We even do a TOC access.

Unfortunately, this isn't just a case of adding:

def : Pat<(v2i64 (shl v2i64:$vA, (v2i64 (immEQOneV)))),
          (v2i64 (VADDUDM $vA, $vA))>;

like the others but I think it may be worth doing.

At this point maybe just add the test case and we can deal with the issue at a later date.

Unfortunately, this isn't just a case of adding:

def : Pat<(v2i64 (shl v2i64:$vA, (v2i64 (immEQOneV)))),
          (v2i64 (VADDUDM $vA, $vA))>;

like the others but I think it may be worth doing.
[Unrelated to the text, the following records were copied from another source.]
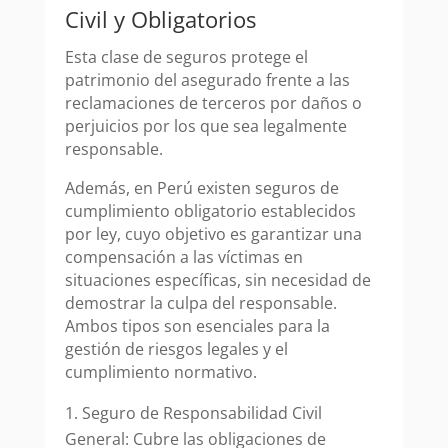
Civil y Obligatorios
Esta clase de seguros protege el
patrimonio del asegurado frente a las
reclamaciones de terceros por daños o
perjuicios por los que sea legalmente
responsable.
Además, en Perú existen seguros de
cumplimiento obligatorio establecidos
por ley, cuyo objetivo es garantizar una
compensación a las víctimas en
situaciones específicas, sin necesidad de
demostrar la culpa del responsable.
Ambos tipos son esenciales para la
gestión de riesgos legales y el
cumplimiento normativo.
Seguro de Responsabilidad Civil
General: Cubre las obligaciones de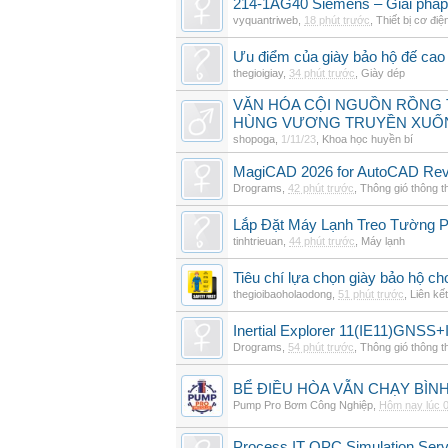
214-1AG40 Siemens – Giải pháp 
vyquantriweb
,
18 phút trước
,
Thiết bị cơ điệ
Ưu điểm của giày bảo hộ đế cao
thegioigiay
,
34 phút trước
,
Giày dép
VĂN HÓA CỘI NGUỒN RỒNG T
HÙNG VƯƠNG TRUYỀN XUỐ
shopoga
,
1/11/23
,
Khoa học huyền bí
MagiCAD 2026 for AutoCAD Revi
Drograms
,
42 phút trước
,
Thông gió thông 
Lắp Đặt Máy Lạnh Treo Tường 
tinhtrieuan
,
44 phút trước
,
Máy lạnh
Tiêu chí lựa chọn giày bảo hộ ch
thegioibaoholaodong
,
51 phút trước
,
Liên kết
Inertial Explorer 11(IE11)GNSS+
Drograms
,
54 phút trước
,
Thông gió thông 
BỂ ĐIỀU HÒA VẪN CHẠY BÌ
Pump Pro Bơm Công Nghiệp
,
Hôm nay lúc 
Process IT OPC Simulation Serv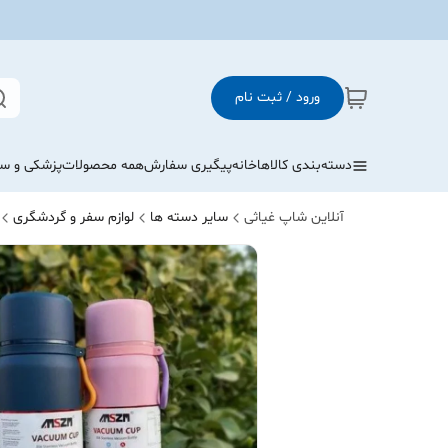
ورود / ثبت نام
دسته‌بندی کالاها
خانه
پیگیری سفارش
همه محصولات
پزشکی و س
آنلاین شاپ غیاثی
سایر دسته ها
لوازم سفر و گردشگری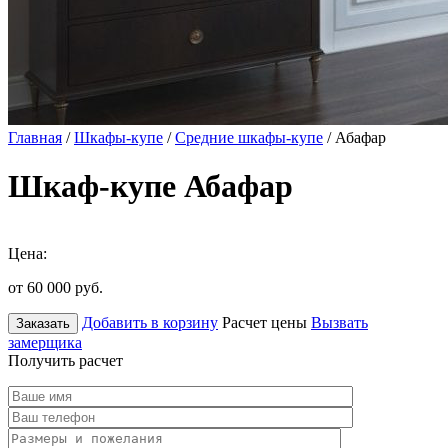
Главная
/
Шкафы-купе
/
Средние шкафы-купе
/ Абафар
Шкаф-купе Абафар
Цена:
от 60 000
руб.
Добавить в корзину
Расчет цены
Вызвать
Заказать
замерщика
Получить расчет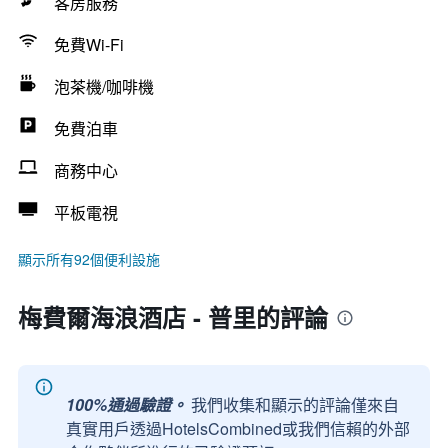
客房服務
免費Wi-Fi
泡茶機/咖啡機
免費泊車
商務中心
平板電視
顯示所有92個便利設施
梅費爾海浪酒店 - 普里的評論
100%通過驗證。
我們收集和顯示的評論僅來自
真實用戶透過HotelsCombined或我們信賴的外部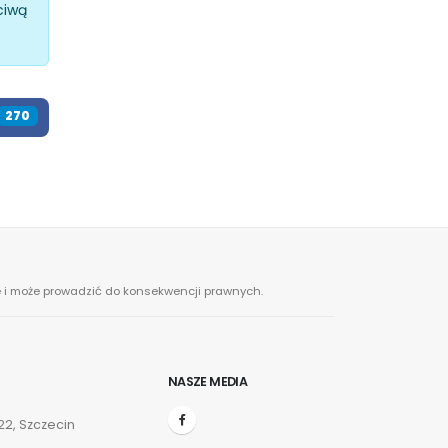
ciwą
312
ne i może prowadzić do konsekwencji prawnych.
NASZE MEDIA
2, Szczecin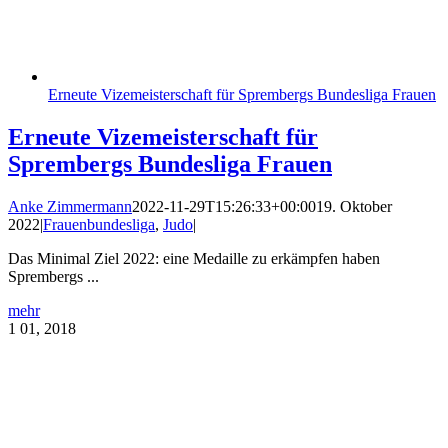
Erneute Vizemeisterschaft für Sprembergs Bundesliga Frauen
Erneute Vizemeisterschaft für
Sprembergs Bundesliga Frauen
Anke Zimmermann
2022-11-29T15:26:33+00:00
19. Oktober
2022
|
Frauenbundesliga
,
Judo
|
Das Minimal Ziel 2022: eine Medaille zu erkämpfen haben
Sprembergs ...
mehr
1
01, 2018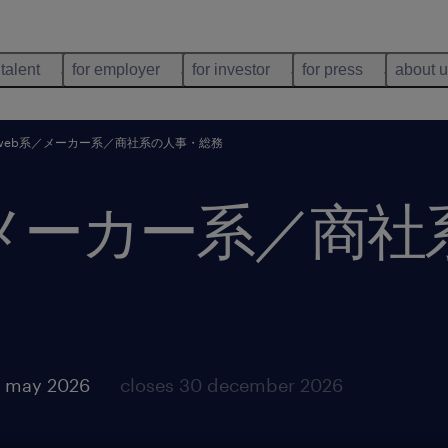
 talent
for employer
for investor
for press
about 
・web系／メーカー系／商社系の人事・総務
系／メーカー系／商
7 may 2026
closes 30 december 2026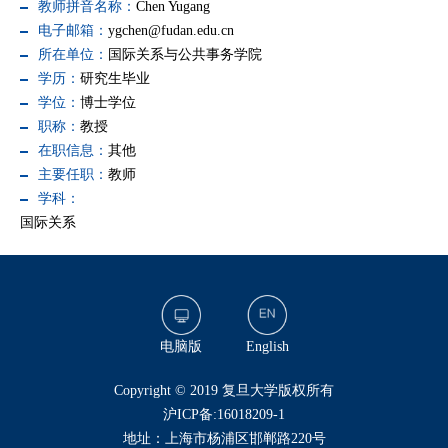
教师拼音名称：
Chen Yugang
电子邮箱：
ygchen@fudan.edu.cn
所在单位：
国际关系与公共事务学院
学历：
研究生毕业
学位：
博士学位
职称：
教授
在职信息：
其他
主要任职：
教师
学科：
国际关系
电脑版
English
​Copyright © 2019 复旦大学版权所有
沪ICP备:16018209-1
地址：上海市杨浦区邯郸路220号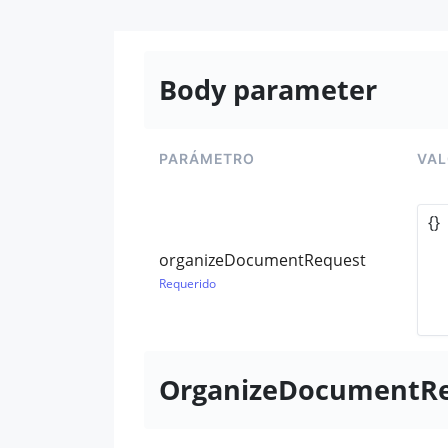
Body parameter
PARÁMETRO
VA
organizeDocumentRequest
Requerido
OrganizeDocumentR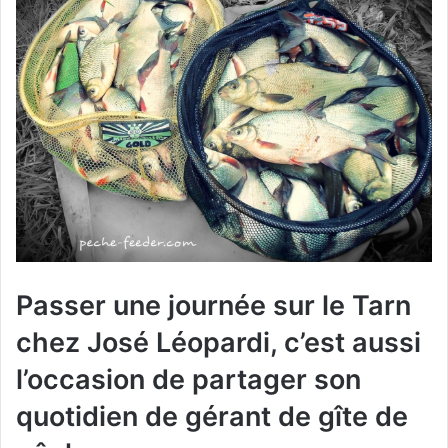
Passer une journée sur le Tarn
chez José Léopardi, c’est aussi
l’occasion de partager son
quotidien de gérant de gîte de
Yeah, this is because we don't have a way of materializing the <1, 1> vector so we end up with a constant pool load. We can provide custom legalization:
setOperationAction(ISD::SHL, MVT::v2i64, Custom); for Power8 and up where we would just leave the node alone if it's a shift by 1.

At this point maybe just add the test case and we can deal with the issue at a later date.

I agree this can be done in a follow-up patch.

lei updated this revision to Diff 539655.Jul 12 2023, 11:31 AM

add new tc and update to test for pwr8 since we are more interested
in the new tc behaviour for pwr8 and orig tc is same for pwr8 vs pwr7.

nemanjai accepted this revision.Jul 13 2023, 8:08 AM

LGTM.

This revision is now accepted and ready to land.Jul 13 2023, 8:08 AM
This revision was automatically updated to reflect the committed changes.